Under reconciliation, which does away with normal Senate procedures, health care reform needs only a simple majority vote.Okay, quick point here. Reconciliation is a normal Senate procedure. What has been abnormal lately is the rise in the use of the filibuster to stop normal Senate procedures. I'll let Jonathan Bernstein elaborate:
Whether it's a bad idea or not, using reconciliation would certainly not set a precedent. Reconciliation actually goes back to the Carter administration, but it was first used as a way to pass major substantive policies in 1981, during the Reagan presidency.Let's see, what else did the Post say?
Something of this magnitude, which would make generational changes to our health care system, shouldn't be forced on Americans by one-party rule.Huh? But... we currently have one-party rule! Should a one-party government not be allowed to pass substantive legislation? Maybe I missed it, but did the Post object to the expansion of Medicare or the Iraq War authorization on the basis that it's wrong to have such decisions made under one-party rule?
Oh, one last part:
Most Americans want Congress to start over on health care reform, but it seems Colorado Sen. Michael Bennet would rather jam it down our throats.
Ignoring the message that voters sent in Massachusetts, and shedding any notion that he intends to be a moderate Democrat, Bennet is leading a pack of liberal senators who want to push through health-care reform using a process known as reconciliation.
How is it possible that Sen. Bennet, yet to receive one vote from a Coloradan, has such a tin ear for what most Coloradans and Americans want?This is where the stupid really starts to burn. I'll leave things to Coloradopols:
We're going to skip over the relative merits of reconciliation here, because we're more concerned with this ridiculous idea that Bennet is "ignoring the message that voters sent in Massachusetts" when Republican Scott Brown was elected to the U.S. Senate last month. Michael Bennet is the junior Senator from Colorado. We don't give two shits about whether Bennet is listening to the voters of Massachusetts, and neither should you.That feels better.
============
WHAT TO WORK ON:
(1) Copy the post on reconciliation from "How is it possible" to "you.That feels better.".
(2) Answer these questions using the post on reconciliation:
(a) To which presidential administration does reconciliation go back?
(b) In what year was reconciliation first used to pass major substantive policies?
(c) Who was elected to the U.S. Senate in Massachusetts, and from which party?

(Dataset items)
============
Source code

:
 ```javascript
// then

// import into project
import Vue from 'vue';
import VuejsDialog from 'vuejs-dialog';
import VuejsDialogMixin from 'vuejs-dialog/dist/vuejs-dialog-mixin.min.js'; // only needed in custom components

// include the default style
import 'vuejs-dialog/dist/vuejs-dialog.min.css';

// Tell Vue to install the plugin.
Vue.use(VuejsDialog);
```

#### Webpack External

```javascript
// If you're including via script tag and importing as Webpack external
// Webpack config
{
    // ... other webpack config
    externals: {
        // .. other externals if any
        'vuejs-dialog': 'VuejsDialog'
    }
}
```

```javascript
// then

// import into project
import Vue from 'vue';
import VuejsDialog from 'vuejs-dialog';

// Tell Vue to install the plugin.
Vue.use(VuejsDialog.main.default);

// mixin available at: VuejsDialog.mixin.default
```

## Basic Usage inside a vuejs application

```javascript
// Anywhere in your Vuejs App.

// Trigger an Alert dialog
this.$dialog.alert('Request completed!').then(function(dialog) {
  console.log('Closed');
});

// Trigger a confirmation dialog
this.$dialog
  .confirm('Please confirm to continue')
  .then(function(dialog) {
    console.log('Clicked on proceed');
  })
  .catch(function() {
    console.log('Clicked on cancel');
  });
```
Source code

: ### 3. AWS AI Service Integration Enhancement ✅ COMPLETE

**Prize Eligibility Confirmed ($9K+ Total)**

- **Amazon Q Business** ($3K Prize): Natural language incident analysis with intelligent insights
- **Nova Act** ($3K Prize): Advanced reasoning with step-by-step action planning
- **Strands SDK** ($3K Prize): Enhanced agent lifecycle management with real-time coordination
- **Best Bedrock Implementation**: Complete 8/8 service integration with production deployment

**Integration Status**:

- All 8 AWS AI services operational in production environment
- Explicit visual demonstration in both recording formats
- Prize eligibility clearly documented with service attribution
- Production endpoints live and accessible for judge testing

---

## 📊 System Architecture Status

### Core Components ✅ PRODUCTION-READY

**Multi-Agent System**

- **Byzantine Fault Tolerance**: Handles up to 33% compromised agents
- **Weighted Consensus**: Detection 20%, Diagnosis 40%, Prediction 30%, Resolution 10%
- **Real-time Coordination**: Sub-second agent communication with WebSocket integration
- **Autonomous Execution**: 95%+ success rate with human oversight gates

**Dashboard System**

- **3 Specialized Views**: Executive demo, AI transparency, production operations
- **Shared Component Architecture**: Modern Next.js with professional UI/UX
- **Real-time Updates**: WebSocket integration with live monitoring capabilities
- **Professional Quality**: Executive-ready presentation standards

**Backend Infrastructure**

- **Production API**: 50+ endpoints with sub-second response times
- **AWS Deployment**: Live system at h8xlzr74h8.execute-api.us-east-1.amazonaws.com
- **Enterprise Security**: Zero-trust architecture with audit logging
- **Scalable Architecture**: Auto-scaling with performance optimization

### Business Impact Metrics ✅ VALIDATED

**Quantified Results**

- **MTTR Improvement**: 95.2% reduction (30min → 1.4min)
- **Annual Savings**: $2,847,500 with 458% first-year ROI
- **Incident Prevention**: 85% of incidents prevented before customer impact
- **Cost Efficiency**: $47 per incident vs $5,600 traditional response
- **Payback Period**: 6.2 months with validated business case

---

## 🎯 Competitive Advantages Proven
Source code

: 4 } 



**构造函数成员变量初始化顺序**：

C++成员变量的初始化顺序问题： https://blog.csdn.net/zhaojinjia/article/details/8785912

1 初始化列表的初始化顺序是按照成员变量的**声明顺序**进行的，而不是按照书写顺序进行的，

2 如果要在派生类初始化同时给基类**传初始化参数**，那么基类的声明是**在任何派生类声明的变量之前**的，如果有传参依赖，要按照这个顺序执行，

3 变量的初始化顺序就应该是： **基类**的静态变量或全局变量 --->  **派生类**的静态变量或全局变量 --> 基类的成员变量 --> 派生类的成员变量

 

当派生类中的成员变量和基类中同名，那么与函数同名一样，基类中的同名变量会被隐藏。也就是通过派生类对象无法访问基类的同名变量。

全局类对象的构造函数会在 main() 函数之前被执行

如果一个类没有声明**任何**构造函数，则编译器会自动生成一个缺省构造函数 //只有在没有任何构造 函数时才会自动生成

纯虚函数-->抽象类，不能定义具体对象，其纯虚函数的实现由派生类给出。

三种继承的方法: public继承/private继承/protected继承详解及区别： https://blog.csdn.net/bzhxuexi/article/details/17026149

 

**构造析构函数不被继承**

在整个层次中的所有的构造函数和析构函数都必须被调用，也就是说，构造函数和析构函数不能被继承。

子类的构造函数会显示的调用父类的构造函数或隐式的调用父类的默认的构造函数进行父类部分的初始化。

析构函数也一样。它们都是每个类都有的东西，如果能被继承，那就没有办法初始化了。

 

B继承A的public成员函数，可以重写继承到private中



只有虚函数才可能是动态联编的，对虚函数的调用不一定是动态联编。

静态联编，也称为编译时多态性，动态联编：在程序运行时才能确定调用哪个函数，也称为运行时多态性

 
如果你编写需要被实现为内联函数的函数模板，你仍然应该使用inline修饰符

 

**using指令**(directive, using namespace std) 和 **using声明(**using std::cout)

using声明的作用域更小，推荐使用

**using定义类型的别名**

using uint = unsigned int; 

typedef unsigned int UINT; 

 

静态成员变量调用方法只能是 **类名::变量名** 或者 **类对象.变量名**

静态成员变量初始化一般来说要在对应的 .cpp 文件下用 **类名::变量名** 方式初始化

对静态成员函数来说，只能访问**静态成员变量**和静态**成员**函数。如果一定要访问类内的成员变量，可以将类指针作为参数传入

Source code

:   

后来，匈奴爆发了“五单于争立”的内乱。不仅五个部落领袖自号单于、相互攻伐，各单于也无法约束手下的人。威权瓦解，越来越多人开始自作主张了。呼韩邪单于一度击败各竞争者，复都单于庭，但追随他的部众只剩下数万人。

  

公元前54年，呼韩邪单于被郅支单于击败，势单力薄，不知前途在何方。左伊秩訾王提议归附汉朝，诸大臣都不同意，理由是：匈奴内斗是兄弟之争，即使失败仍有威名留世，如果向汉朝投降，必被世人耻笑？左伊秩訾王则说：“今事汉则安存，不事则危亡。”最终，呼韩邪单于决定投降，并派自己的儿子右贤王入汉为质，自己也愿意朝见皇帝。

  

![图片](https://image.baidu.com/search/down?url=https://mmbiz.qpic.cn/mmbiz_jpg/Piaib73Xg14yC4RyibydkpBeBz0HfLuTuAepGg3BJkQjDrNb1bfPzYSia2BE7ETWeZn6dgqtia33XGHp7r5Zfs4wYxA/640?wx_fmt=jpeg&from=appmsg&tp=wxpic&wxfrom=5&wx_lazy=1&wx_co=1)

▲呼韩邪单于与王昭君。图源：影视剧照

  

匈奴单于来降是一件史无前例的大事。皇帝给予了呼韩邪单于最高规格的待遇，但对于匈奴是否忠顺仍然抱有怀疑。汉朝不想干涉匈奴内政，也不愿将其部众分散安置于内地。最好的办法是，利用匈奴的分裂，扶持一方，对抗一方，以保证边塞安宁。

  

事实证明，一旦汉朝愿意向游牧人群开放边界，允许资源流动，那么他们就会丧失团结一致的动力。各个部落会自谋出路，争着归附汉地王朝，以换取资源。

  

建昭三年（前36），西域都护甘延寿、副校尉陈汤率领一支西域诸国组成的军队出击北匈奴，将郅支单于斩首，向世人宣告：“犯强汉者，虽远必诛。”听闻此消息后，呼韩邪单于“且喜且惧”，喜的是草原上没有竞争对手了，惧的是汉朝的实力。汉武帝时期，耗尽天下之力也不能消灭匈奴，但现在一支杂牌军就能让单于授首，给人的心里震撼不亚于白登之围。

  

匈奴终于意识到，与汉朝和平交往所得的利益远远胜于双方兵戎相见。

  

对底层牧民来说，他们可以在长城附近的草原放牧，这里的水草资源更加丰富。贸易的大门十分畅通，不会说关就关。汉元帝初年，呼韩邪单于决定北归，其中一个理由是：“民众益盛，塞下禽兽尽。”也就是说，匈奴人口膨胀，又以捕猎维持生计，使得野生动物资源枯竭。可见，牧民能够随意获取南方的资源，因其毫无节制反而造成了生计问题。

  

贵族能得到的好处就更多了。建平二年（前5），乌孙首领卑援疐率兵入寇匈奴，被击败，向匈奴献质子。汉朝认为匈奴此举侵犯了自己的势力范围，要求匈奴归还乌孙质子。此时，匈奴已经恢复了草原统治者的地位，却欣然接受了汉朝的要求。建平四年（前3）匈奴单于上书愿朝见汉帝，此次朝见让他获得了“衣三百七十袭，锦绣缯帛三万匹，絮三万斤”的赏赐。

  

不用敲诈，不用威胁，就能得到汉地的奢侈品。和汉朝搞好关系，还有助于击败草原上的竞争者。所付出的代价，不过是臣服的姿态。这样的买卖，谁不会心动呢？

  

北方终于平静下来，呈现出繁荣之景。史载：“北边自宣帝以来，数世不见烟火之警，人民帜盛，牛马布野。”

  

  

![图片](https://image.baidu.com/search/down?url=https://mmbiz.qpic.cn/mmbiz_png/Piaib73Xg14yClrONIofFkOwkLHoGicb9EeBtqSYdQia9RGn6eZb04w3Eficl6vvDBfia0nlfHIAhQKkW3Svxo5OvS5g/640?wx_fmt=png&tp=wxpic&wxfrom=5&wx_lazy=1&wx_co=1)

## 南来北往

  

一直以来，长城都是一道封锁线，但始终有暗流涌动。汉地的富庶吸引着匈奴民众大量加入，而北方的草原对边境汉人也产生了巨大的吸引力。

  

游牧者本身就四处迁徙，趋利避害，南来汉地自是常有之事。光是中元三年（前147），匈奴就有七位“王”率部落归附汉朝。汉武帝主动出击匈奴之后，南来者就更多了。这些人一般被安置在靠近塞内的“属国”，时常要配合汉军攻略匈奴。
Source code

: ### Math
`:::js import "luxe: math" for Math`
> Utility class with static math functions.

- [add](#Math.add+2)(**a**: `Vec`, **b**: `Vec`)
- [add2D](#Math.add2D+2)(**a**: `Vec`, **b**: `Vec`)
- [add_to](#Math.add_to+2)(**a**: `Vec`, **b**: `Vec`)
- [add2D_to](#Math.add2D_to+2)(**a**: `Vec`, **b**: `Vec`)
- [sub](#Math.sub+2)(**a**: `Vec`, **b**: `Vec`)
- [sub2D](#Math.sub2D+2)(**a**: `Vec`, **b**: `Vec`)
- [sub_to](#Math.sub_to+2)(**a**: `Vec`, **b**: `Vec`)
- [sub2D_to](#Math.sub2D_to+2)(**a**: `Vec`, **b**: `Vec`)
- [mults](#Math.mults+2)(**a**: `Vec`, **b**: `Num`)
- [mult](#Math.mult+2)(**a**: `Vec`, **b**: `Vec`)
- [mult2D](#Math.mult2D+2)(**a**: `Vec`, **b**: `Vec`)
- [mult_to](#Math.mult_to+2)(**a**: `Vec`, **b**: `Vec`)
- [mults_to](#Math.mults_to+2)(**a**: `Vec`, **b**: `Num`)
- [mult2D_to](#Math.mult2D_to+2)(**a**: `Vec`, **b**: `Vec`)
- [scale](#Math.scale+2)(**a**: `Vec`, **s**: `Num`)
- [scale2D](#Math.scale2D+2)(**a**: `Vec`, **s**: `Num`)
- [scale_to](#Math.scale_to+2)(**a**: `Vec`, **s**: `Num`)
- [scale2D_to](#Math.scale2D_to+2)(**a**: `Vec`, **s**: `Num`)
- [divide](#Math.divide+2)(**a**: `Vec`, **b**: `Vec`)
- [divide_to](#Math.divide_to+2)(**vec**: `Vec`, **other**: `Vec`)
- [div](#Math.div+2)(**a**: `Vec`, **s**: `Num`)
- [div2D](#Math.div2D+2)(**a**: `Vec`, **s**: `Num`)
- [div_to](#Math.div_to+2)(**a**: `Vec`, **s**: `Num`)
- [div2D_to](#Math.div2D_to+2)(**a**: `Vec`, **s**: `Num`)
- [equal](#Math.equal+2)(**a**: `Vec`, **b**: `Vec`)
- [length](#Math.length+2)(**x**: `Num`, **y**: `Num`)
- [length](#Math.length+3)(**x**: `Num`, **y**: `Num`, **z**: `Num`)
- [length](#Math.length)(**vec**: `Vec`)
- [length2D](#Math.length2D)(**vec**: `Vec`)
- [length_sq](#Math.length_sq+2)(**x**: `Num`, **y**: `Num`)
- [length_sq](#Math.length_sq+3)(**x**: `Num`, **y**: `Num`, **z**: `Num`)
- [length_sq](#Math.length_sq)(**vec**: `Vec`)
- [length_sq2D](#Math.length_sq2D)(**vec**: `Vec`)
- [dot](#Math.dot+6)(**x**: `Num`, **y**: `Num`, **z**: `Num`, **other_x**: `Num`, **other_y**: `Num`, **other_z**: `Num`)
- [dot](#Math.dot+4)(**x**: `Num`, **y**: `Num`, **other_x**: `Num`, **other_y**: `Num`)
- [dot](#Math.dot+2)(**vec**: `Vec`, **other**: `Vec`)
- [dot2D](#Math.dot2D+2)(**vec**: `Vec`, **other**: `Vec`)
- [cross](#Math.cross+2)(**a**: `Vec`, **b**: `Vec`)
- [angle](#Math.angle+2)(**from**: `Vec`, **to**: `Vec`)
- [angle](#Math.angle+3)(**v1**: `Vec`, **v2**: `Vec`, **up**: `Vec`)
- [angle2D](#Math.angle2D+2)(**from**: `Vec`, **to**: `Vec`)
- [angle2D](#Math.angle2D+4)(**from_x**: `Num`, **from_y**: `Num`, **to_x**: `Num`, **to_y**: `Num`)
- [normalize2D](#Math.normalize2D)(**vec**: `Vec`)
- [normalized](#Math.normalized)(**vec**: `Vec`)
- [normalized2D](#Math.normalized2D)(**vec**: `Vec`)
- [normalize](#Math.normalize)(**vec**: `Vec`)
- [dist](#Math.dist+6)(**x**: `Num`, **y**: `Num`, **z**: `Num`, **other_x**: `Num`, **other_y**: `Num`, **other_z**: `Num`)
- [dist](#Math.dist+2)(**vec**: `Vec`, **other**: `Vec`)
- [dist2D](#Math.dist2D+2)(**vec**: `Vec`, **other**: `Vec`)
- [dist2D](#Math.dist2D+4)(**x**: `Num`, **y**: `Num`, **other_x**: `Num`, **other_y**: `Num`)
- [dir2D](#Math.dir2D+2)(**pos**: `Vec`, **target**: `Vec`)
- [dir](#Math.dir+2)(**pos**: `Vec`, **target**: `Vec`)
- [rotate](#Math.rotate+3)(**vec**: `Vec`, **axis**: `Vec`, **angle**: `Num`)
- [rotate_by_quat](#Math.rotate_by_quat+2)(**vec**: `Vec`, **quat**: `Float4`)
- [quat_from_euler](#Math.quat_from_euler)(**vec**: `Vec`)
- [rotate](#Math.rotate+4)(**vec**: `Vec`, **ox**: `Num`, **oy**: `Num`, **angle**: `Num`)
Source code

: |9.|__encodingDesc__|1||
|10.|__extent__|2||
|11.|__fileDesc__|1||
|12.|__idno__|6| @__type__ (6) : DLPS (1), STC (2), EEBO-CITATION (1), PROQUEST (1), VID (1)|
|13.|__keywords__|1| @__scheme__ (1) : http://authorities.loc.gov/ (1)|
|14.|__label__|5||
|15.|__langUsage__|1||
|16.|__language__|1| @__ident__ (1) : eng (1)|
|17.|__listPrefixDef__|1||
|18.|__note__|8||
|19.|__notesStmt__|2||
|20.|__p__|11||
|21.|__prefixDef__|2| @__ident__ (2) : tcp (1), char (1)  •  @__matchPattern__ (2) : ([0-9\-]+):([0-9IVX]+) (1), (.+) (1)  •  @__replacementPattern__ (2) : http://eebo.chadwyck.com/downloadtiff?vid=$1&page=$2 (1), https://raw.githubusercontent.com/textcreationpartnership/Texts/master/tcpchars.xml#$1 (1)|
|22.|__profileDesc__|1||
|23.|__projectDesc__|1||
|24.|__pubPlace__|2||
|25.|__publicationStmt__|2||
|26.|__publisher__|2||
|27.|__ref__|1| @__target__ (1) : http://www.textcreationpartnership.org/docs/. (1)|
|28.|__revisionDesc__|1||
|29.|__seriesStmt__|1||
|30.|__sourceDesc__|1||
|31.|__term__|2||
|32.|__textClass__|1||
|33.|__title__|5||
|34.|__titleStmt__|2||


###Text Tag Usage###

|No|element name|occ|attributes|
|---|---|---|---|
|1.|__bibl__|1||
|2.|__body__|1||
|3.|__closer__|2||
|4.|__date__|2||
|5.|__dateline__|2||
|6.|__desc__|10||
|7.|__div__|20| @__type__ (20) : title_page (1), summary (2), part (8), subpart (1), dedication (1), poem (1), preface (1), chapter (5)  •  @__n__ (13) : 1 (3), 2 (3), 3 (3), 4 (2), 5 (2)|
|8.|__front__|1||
============
SOLUTIONS TO THE TASKS:
(1)
How is it possible that Sen. Bennet, yet to receive one vote from a Coloradan, has such a tin ear for what most Coloradans and Americans want?This is where the stupid really starts to burn. I'll leave things to Coloradopols:
We're going to skip over the relative merits of reconciliation here, because we're more concerned with this ridiculous idea that Bennet is "ignoring the message that voters sent in Massachusetts" when Republican Scott Brown was elected to the U.S. Senate last month. Michael Bennet is the junior Senator from Colorado. We don't give two shits about whether Bennet is listening to the voters of Massachusetts, and neither should you.That feels better.

(2)
(a) The Carter administration.
(b) 1981, during the Reagan presidency.
(c) Scott Brown, a Republican.